Marshall County, Tennessee, 1841

sampler size: 18½" square • framed size: 21¾" square • price: $9000

 

Samplers made in Tennessee are wonderfully rare and the subject of an excellent, on-going study: Tennessee Sampler Survey (tennesseesamplers.com). One group of these samplers that has been documented is the Red and Green Group – ten samplers made between 1831 and 1853 under the instruction of different teachers and in various counties in the center part of the state. Our excellent sampler, made by Martha Ann Bruce in 1841, is a recent discovery and addition to the Red and Green Group and we are grateful to the researchers of this study for the information provided about the sampler and the maker. The sampler will be published in their upcoming book on Tennessee samplers.

Martha Ann Bruce was born circa 1829 to John Pennington Bruce (1805-1853) and Elizabeth (Prear Burns) Bruce (1808-1873), who lived in Holts Corner, Marshall County. She was likely the first born of their 14 children. John was a blacksmith who enjoyed sufficient financial success that he purchased a lot of land from the estate of his father-in-law in 1841. The Bruce Web: A Genealogical Study of Bruce and Related Families Descending from James Bruce of Virginia From 1768 by Thomas Allen Bruce, MD (1984) indicates that John and Elizabeth raised their ample family on a branch of Caney Spring Creek, just northwest of the present town of Chapel Hill. It’s possible that further research will indicate whether Martha married or when she died. 

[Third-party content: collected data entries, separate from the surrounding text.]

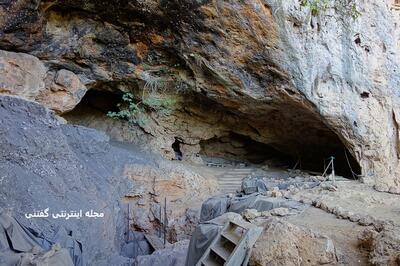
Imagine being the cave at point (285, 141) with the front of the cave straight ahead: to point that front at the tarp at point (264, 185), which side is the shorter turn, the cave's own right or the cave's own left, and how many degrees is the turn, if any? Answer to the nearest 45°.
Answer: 0° — it already faces it

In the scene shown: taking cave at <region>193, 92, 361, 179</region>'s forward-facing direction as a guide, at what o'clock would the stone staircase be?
The stone staircase is roughly at 1 o'clock from the cave.

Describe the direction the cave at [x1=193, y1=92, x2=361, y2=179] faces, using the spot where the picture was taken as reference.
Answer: facing the viewer

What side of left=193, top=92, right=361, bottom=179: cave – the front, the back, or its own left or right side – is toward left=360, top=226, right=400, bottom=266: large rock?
front

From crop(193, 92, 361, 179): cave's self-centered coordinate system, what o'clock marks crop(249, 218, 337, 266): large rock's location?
The large rock is roughly at 12 o'clock from the cave.

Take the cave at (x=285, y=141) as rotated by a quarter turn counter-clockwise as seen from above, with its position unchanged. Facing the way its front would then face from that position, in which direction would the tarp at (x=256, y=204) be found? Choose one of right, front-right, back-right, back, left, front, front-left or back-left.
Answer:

The sampler holds a fine appeal, with alphabets, horizontal bands, a couplet, the prominent inscription within a fine garland, the large arrangement of fruit in a raised compote and a delightful house. It seems to us that Martha realized that the chimney intended at the left of the house wouldn’t fit and so she simply eliminated it from the depiction of the house. The poetic couplet was published in Introduction to The English Reader or A Selection of Pieces in Poetry and Prose, by Lindley Murray, published in 1813. A fine border, in keeping with the red and green characteristics, frames the sampler well. 

Worked in wool on linen, the sampler is in excellent condition and conservation mounted into what is likely its original walnut molded frame.